Eine unsichtbare Krise

Kinderarbeit ist kein Problem, das nur in fernen Ländern existiert – sie ist ein zentraler Bestandteil globaler Lieferketten. Diese Kinder sind oft unsichtbare Opfer in einem System, das von multinationalen Konzernen dominiert wird, die den Profit über die menschliche Würde stellen.

Ein prominentes Beispiel ist der Rohstoffkonzern Glencore mit Sitz in Baar. Obwohl das Unternehmen offiziell angibt, keine Materialien aus kleinmassstäblichem Bergbau zu beziehen, bestehen weiterhin Vorwürfe, dass Kinder in der Demokratischen Republik Kongo unter gefährlichen Bedingungen Kobalt abbauen, das in Elektrofahrzeuge einfliesst​.

Auch Lindt & Sprüngli, ein bekannter Schweizer Schokoladenhersteller, steht wegen Kinderarbeit in seiner Lieferkette in der Kritik. Berichten zufolge arbeiten Kinder auf den Kakaoplantagen in Westafrika, die das Unternehmen beliefern​. Zudem hat Nestlé über 18000 Fälle von Kinderarbeit in seinen Kakaolieferketten identifiziert, was zeigt, wie tief verwurzelt dieses Problem in der globalen Produktion ist​.

Diese Fakten sprechen eine klare Sprache: Die funkelnden Geschenke, die wir unter den Baum legen, tragen leider oft die unsichtbaren Spuren von Kinderhänden, denen das Recht auf eine unbeschwerte Kindheit verwehrt wurde. Die Freude wird von einer unausgesprochenen Wahrheit überschattet – dem bitteren Preis, den andere für unseren Luxus entrichten.

 

Produkte ohne Kinderarbeit auswählen

Sollte Weihnachten nicht mehr sein als nur Konsumrausch? Ein Moment der Besinnung, der Menschlichkeit und des Mitgefühls? Wie können wir diese Werte leben? Wie setzen wir uns für diese Themen ein? Es liegt in unserer Hand, bewusster zu konsumieren und den Wert unserer Entscheidungen neu zu bedenken. Indem wir fair gehandelte Waren bevorzugen und Produkte meiden, die mit Ausbeutung und Kinderarbeit in Verbindung stehen, setzen wir kleine, aber wirkungsvolle Zeichen.

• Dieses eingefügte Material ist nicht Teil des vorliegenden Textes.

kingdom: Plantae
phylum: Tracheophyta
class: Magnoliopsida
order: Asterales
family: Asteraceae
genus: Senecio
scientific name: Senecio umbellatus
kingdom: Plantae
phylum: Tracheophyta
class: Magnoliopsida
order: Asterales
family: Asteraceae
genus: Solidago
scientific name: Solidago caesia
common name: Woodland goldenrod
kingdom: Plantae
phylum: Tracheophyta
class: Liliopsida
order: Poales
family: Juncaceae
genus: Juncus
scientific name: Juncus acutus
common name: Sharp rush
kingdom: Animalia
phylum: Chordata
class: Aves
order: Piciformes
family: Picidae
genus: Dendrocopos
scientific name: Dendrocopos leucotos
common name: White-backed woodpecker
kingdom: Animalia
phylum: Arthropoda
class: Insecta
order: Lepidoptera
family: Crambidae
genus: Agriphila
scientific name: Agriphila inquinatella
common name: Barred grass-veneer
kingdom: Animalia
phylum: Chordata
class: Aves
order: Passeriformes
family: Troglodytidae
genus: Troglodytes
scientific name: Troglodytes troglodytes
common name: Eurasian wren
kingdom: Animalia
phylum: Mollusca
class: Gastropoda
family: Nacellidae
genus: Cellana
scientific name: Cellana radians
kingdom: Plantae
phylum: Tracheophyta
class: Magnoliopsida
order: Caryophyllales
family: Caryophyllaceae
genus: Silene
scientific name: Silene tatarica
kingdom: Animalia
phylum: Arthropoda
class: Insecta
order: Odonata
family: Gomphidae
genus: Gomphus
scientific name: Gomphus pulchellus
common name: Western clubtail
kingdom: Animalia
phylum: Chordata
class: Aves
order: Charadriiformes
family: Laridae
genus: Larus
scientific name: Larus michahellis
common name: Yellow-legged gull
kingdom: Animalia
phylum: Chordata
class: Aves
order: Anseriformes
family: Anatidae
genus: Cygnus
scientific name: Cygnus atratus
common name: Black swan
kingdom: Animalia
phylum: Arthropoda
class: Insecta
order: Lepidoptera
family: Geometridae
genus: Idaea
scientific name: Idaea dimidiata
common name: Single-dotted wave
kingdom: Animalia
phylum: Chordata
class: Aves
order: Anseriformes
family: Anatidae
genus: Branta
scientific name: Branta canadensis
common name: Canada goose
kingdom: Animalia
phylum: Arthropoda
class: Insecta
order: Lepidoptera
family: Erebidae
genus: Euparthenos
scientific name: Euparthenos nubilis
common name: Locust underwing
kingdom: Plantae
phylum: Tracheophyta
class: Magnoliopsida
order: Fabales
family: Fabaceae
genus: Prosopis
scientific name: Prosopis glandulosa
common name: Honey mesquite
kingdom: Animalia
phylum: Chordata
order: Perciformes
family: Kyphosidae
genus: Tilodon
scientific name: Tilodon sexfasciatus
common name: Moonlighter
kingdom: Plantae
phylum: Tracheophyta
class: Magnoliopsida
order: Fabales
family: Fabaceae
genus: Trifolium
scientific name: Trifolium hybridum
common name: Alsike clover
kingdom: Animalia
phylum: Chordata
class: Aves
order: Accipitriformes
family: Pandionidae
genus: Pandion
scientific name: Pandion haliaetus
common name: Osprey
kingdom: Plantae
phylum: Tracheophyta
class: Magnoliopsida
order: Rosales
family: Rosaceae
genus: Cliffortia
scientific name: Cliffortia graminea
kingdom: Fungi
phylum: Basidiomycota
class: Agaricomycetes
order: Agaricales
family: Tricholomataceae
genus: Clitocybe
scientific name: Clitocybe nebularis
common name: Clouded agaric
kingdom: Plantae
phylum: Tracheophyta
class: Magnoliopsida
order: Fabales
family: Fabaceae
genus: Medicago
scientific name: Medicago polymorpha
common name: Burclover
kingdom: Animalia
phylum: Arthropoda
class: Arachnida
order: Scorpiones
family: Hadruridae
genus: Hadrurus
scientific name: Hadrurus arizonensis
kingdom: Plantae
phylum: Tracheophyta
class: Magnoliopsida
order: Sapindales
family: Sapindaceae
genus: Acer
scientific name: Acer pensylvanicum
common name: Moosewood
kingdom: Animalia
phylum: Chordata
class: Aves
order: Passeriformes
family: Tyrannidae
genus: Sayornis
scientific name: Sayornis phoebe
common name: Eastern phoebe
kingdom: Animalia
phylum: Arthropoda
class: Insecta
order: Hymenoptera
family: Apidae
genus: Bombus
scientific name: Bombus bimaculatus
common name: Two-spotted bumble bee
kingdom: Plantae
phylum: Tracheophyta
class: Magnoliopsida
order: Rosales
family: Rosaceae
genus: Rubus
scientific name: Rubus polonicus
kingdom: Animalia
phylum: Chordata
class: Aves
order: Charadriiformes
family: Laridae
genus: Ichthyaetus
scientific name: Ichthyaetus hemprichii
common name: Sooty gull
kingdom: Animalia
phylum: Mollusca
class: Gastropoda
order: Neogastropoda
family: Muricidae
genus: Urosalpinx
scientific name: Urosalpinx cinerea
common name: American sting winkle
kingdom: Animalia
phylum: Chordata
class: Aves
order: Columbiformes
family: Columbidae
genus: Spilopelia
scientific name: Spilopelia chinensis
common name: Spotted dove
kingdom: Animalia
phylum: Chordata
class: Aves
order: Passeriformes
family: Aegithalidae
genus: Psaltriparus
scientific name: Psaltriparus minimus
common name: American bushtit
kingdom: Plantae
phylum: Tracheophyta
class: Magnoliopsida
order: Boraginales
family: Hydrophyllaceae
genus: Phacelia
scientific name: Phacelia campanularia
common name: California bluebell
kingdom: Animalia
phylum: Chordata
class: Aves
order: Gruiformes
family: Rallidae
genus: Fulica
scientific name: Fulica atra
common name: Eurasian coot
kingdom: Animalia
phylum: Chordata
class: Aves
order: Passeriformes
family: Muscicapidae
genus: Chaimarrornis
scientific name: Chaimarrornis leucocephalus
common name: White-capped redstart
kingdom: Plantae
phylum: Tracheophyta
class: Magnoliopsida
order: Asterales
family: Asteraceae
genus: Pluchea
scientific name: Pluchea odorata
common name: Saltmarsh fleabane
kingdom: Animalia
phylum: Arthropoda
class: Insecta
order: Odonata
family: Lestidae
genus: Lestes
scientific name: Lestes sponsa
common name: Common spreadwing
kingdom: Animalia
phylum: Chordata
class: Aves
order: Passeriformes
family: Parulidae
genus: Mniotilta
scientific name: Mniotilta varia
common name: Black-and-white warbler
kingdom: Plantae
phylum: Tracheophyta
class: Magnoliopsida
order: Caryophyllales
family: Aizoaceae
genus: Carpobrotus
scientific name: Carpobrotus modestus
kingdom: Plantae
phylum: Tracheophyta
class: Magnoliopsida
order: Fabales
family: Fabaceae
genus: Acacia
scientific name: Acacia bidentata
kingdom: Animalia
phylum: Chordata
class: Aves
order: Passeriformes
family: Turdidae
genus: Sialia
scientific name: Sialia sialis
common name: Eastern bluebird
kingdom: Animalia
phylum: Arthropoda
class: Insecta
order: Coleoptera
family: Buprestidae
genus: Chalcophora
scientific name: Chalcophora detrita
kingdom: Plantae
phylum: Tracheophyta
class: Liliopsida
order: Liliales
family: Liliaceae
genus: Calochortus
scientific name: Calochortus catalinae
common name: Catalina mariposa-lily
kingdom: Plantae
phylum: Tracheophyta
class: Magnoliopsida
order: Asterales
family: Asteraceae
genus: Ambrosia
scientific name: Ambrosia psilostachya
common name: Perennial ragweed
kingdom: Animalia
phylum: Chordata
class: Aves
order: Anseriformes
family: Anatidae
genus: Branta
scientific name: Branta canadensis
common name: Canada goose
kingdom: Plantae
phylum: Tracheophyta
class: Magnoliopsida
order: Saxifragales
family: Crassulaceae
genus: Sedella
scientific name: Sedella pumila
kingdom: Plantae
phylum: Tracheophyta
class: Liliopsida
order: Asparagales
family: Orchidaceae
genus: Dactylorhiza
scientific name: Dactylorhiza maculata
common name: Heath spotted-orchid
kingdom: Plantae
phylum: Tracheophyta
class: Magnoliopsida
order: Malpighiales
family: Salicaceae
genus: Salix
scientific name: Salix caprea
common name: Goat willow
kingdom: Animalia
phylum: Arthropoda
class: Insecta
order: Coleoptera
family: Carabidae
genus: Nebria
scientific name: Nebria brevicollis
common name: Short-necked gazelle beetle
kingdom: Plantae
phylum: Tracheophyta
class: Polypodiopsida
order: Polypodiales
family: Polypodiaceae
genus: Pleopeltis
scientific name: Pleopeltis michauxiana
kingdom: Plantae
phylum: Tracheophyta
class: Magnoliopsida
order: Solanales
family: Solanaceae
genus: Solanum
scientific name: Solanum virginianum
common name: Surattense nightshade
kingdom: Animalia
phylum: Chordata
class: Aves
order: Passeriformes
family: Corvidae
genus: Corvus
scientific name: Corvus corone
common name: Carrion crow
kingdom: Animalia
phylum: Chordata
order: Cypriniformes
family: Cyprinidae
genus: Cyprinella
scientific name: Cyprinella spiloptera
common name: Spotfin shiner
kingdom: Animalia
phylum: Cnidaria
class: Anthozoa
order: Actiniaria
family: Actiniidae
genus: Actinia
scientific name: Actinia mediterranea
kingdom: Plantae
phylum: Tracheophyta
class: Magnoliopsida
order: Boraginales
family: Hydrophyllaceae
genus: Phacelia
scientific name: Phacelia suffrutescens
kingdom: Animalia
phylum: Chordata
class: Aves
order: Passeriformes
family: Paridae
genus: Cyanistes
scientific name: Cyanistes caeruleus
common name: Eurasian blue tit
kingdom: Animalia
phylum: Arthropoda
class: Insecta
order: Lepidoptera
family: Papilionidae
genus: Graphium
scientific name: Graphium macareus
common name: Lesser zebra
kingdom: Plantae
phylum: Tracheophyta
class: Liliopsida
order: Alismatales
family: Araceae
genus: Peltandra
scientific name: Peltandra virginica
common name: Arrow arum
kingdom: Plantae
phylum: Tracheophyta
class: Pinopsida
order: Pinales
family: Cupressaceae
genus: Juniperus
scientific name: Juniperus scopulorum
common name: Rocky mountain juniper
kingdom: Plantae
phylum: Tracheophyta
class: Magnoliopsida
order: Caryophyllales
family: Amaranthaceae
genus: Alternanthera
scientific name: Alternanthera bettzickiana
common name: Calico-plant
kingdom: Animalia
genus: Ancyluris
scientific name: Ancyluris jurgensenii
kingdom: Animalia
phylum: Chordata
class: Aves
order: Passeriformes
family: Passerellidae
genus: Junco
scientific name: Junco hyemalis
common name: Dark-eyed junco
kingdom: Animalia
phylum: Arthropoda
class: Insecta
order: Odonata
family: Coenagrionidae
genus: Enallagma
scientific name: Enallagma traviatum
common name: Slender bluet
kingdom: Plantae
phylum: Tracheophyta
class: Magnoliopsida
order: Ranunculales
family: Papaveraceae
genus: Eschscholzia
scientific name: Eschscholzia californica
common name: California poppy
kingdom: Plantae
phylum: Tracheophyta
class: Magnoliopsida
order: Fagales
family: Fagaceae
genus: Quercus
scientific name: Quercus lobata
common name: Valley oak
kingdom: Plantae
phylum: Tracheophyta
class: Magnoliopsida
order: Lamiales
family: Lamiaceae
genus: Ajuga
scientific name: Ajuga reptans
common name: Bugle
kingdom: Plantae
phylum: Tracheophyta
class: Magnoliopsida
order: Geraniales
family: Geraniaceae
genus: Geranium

Auch Aktionen und Informationen übernehmen eine zentrale Aufgabe, indem sie dafür sorgen, dass dieses drängende Thema im Bewusstsein der Allgemeinheit lebendig bleibt. Die Politik wiederum trägt Verantwortung, solche Anliegen gezielt zu fördern – etwa durch die kommende Konzernverantwortungsinitiative im Januar 2025, die Unternehmen verstärkt in die Pflicht nimmt. Der aus Guatemala stammende Menschenrechtsaktivist Fernando Morales-de la Cruz appelliert an die G7-Staaten und die Europäische Union, Verantwortung zu übernehmen: „Das Versagen der UN-Ziele zur Beseitigung der Kinderarbeit bis 2025 zeigt, dass nicht genug getan wurde. Es braucht konkrete Massnahmen, um diese Krise zu beenden.“

Gerade in der Weihnachtszeit wird uns bewusst, dass es beim Schenken um weit mehr geht als materielle Gaben. Das wertvollste Geschenk, das wir in dieser besonderen Zeit machen können, ist Verantwortung zu übernehmen – für uns selbst, füreinander und für unsere Welt. So entdecken wir den wahren Sinn von Weihnachten neu, der tief in Mitgefühl, Menschlichkeit und Gerechtigkeit verwurzelt ist.

In diesem Geist wünscht die Redaktion Ihnen ein wunderschönes, besinnliches Weihnachtsfest. Mögen Sie die Feiertage umgeben von Liebe, Wärme und den Menschen verbringen, die Ihnen am Herzen liegen.